Friday, February 1, 2008

Important Agricultural Lands

One of the most important issues for the future of land use in Hawaii is the state's planning for and implementation of the Important Agricultural Lands (IAL) process. As a complex and long-standing issue, it is not one that is likely to generate headlines. But, for those invested in the preservation and protection of land and resources, it's a hot topic. Today, the Water, Land, Ocean Resources & Hawaiian Affairs Committee and the Agriculture Committee convened to address a long agenda of bills devoted to IAL and land use.

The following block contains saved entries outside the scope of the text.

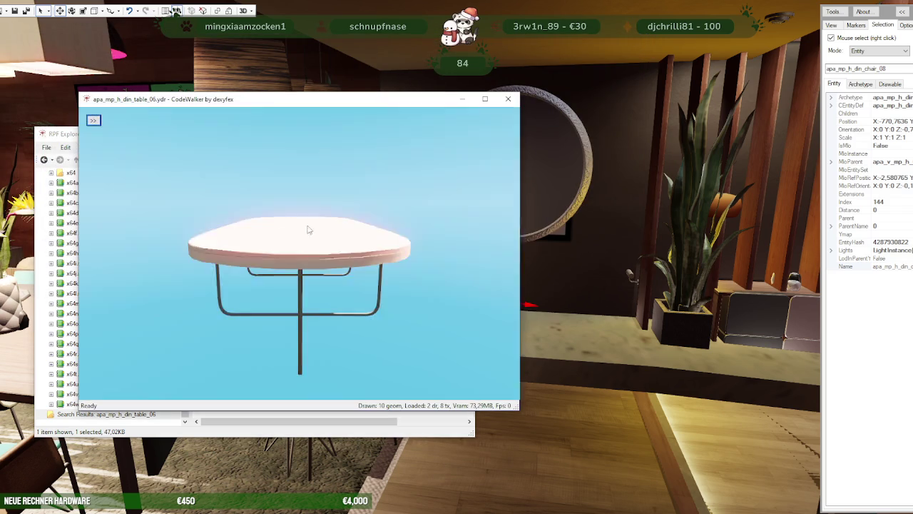
left_click(92, 119)
left_click(122, 134)
left_click(114, 146)
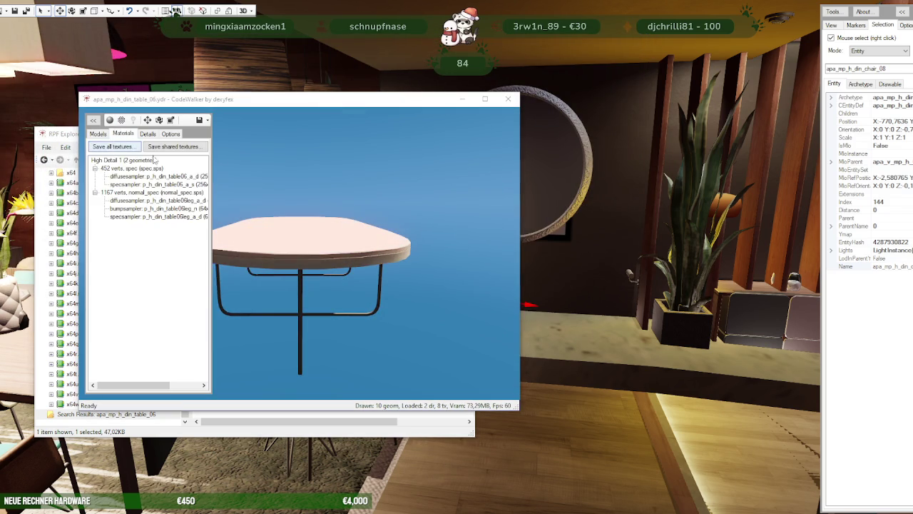
left_click(554, 283)
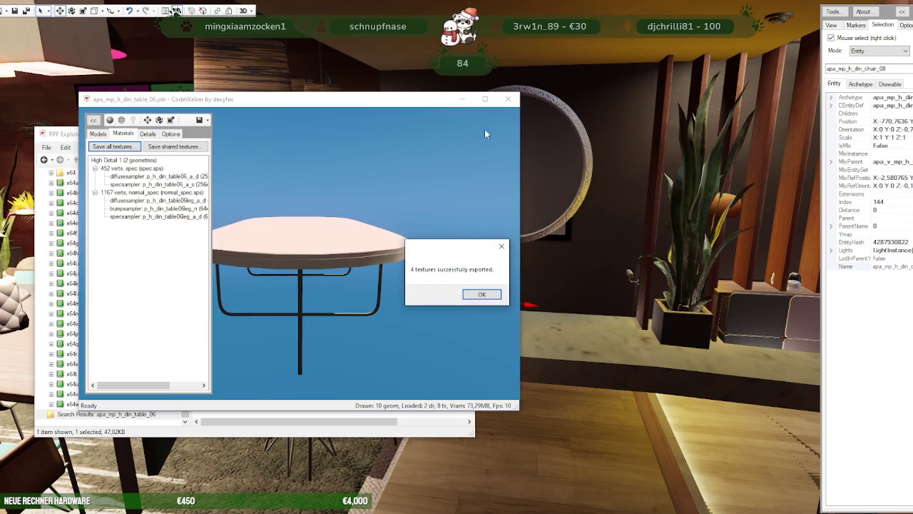
left_click(486, 294)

The bill that generated the most dialog was HB2808 RELATING TO IMPORTANT AGRICULTURAL LANDS. Introduced by Ag Chair Clift Tsuji, the bill provides incentives and protections to establish and sustain agricultural operations on IAL lands. Those incentives include excluding rental income from agricultural leases on IAL lands from gross income, IAL tax credits, building residential housing on IAL lands for farmers, employees and families, income tax credits, and agricultural loans.

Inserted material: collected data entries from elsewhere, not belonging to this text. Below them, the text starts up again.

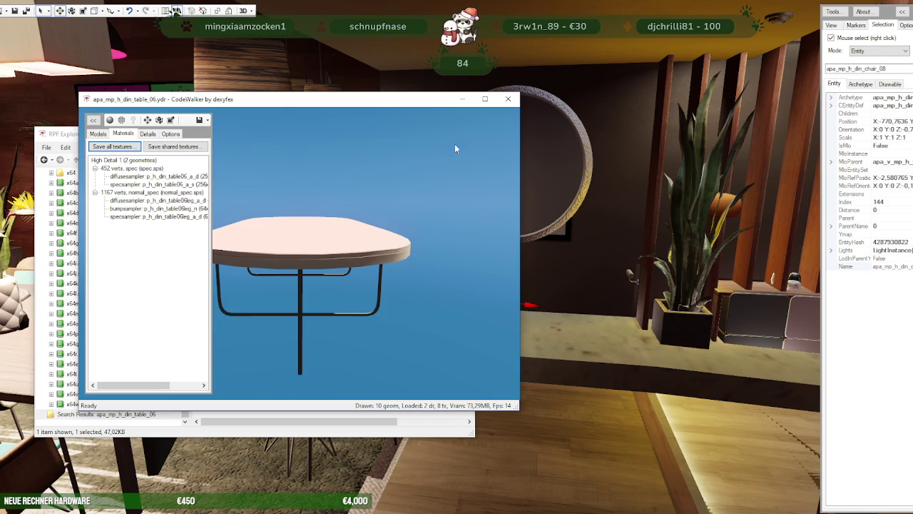
left_click(508, 99)
- Search apa_mp_h_din_chair_08, open it, and save its 6 textures
double_click(435, 159)
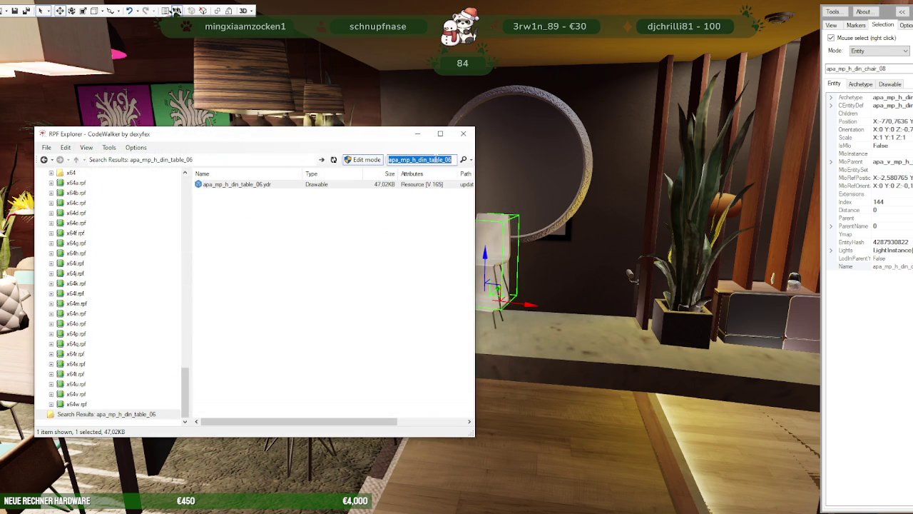
key("Return")
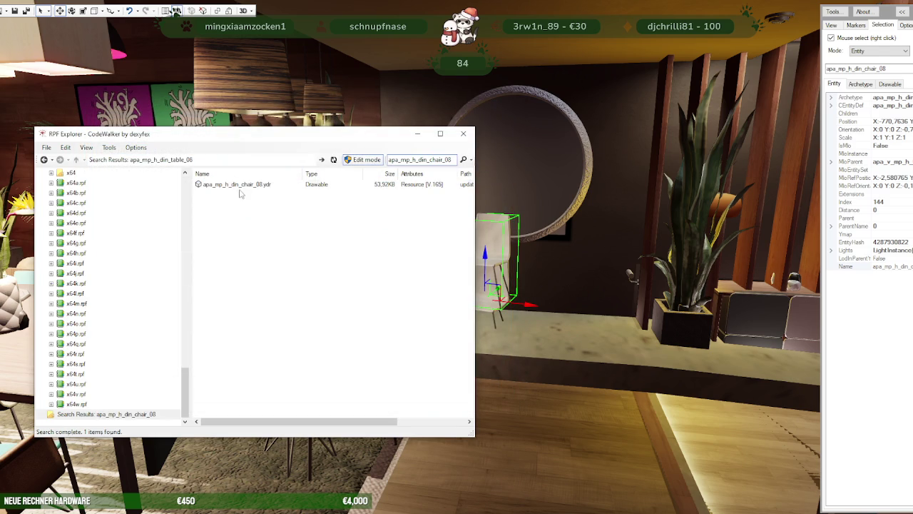
double_click(240, 184)
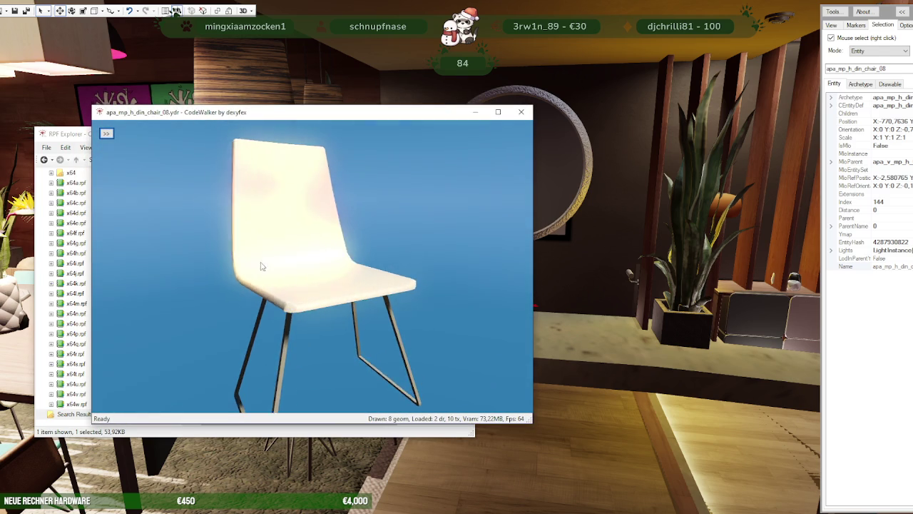
left_click(106, 133)
left_click(136, 146)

The section of the bill that generated the most debate relates to an amendment to Section 174C-2 Hawaii Revised Statutes, which is a section covering the State Water Code and the policy of the State Water Commission. The bill adds the following language to the section:

(d) The public trust doctrine shall guide the actions of the commission. In the planning and allocation of water resources, to the extent feasible, the commission shall recognize the public trust purposes of resource protection, domestic uses, upholding the exercise of native Hawaiian traditional and customary rights, and the conservation and protection of agricultural activity on important agricultural lands under part III of chapter 205.
There was significant opposition to amending the public trust doctrine. Several testifiers emphasized that while they support farming and the availability of agricultural water, there was no evidence that the water code needed to be changed for this purpose or that agricultural users have been denied water under the code. The protection of the doctrine was paramount.
In 1978, voters of the state approved Article XI, Section 3 of the State Consitution, which outlined the state's policy to preserve productive agricultural lands in Hawaii. In 2005, the Legislature passed HB1640,CD1, or Act 183, which set forth the plans to identify important agricultural lands and to provide for agricultural incentives to retain the viability of ag lands for the long-term. The bills heard today specify the types of incentives and the mechanisms to implement them.